Festival du Film des droits de l'Homme : sept détenus dans le jury

Par @Culturebox
Mis à jour le 04/02/2013 à 15H41, publié le 04/02/2013 à 15H37
L'affiche du Festival 2013. Au second plan, la maison d'arrêt de Fleur-Mérogis, en Essonne (octobre 2011)

L'affiche du Festival 2013. Au second plan, la maison d'arrêt de Fleur-Mérogis, en Essonne (octobre 2011)

© Thomas Samson / AFP (pour la photo de Fleury-Mérogis)

Sept détenus de la maison d'arrêt de Fleury-Mérogis (Essonne) font partie d'un des jurys de la 11e édition du Festival international du film des Droits de l'Homme de Paris (FIFDH), qui débute mardi dans la capitale et en banlieue (et se poursuivra jusqu'au 12 février).

Femmes en lutte, droit à l'environnement, crise économique, révolutions arabes... Créé en 2003, le FIFDH propose une sélection de films documentaires qui ont pour sujet la défense et la promotion des droits humains.

Sur les 24 films programmés au cinéma Le Nouveau Latina (Paris 4e) et dans plusieurs autre salles d'Ile-de-France (Pantin, Montreuil, Créteil et Ris-Orangis), une dizaine sont inédits en France et neuf sont présentés en compétition. "On voit très peu ce genre de documentaires à la télévision française, c'est lié à la politique des chaînes qui sont formatées", déclare à l'AFP Jonathan Dauvey, délégué général du festival et chargé de la programmation.

Des jurys constitués de détenus, de lycéens et d'apprentis
Cette année, les organisateurs ont convié des détenus et du personnel pénitentiaire de la maison d'arrêt de Fleury-Mérogis à constituer un jury.
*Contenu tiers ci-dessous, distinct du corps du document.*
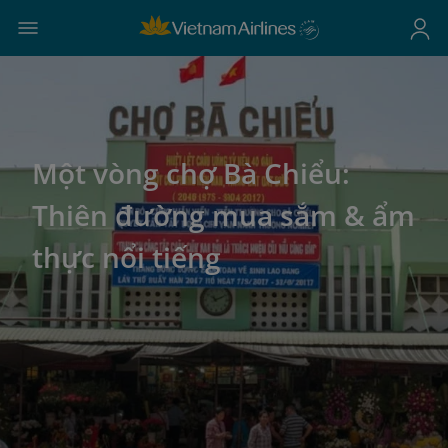
Một vòng chợ Bà Chiểu:
Thiên đường mua sắm & ẩm
thực nổi tiếng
Composé de sept détenus, deux conseillers de probation et d'insertion et d'un surveillant de la maison d'arrêt, ce jury décernera un prix. Deux autres jurys, formés respectivement de lycéens et d'apprentis, récompenseront chacun deux films.

"Nous avons lancé un appel pour former un jury, puis nous avons vu les personnes intéressées en entretien pour discuter de leur motivation", explique à l'AFP Patricia Théodose, du service pénitentiaire d'insertion et de probation de l'antenne Fleury-Mérogis. "Le jury et une cinquantaine d'autres détenus ont assisté à des projections au sein de la maison d'arrêt. Après chaque film, il y a eu un débat puis la délibération du jury", relate Jonathan Vaudey. "C'était un moment très beau, il n'y avait plus de hiérarchie entre les membres du jury, c'étaient simplement des hommes qui discutaient de leurs opinions."
Un clip du Secours catholique qui doit être projeté lors du FIFDH 2013
"Une bouffée d'oxygène"
"Les personnes détenues ont vécu ça comme une bouffée d'oxygène. C'était comme une fenêtre sur le monde extérieur", selon Jonathan Dauvey, le délégué du festival. "J'ai vu des individus évoluer, certains timides se sont véritablement révélés en participant activement aux débats", ajoute Patricia Théodose, du service pénitentiaire.

Le 12 février, les membres du jury de Fleury-Mérogis seront présents au Nouveau Latina pour remettre leur prix lors de la cérémonie de clôture. "Nous avons organisé cette sortie pour aller au bout de l'expérience. Le fait que les détenus se déplacent en personne pour remettre leur prix est indispensable", souligne Patricia Théodose. "Les membres du jury purgent tous des peines supérieures ou égales à 24 mois, ce sont eux qui ont le plus besoin de ce lien 'dedans/dehors'."

Depuis 2010, Fleury-Mérogis organise un festival de cinéma au sein de la maison d'arrêt, mais c'est la première fois qu'elle s'associe à une manifestation extérieure.

En plus des films, une explo et des tables rondes
Outre la projection de films, différents évènements doivent rythmer le festival. Une exposition photo intitulée "Vivre avec les Roms" sera visible au Nouveau Latina. La Maison des Cultures du Monde (VIe arrondissement) et le Centre d'animation Curial (XIXe) accueilleront plusieurs tables rondes autour de questions liées aux mouvements de protestation à travers le monde et à la lutte contre les discriminations.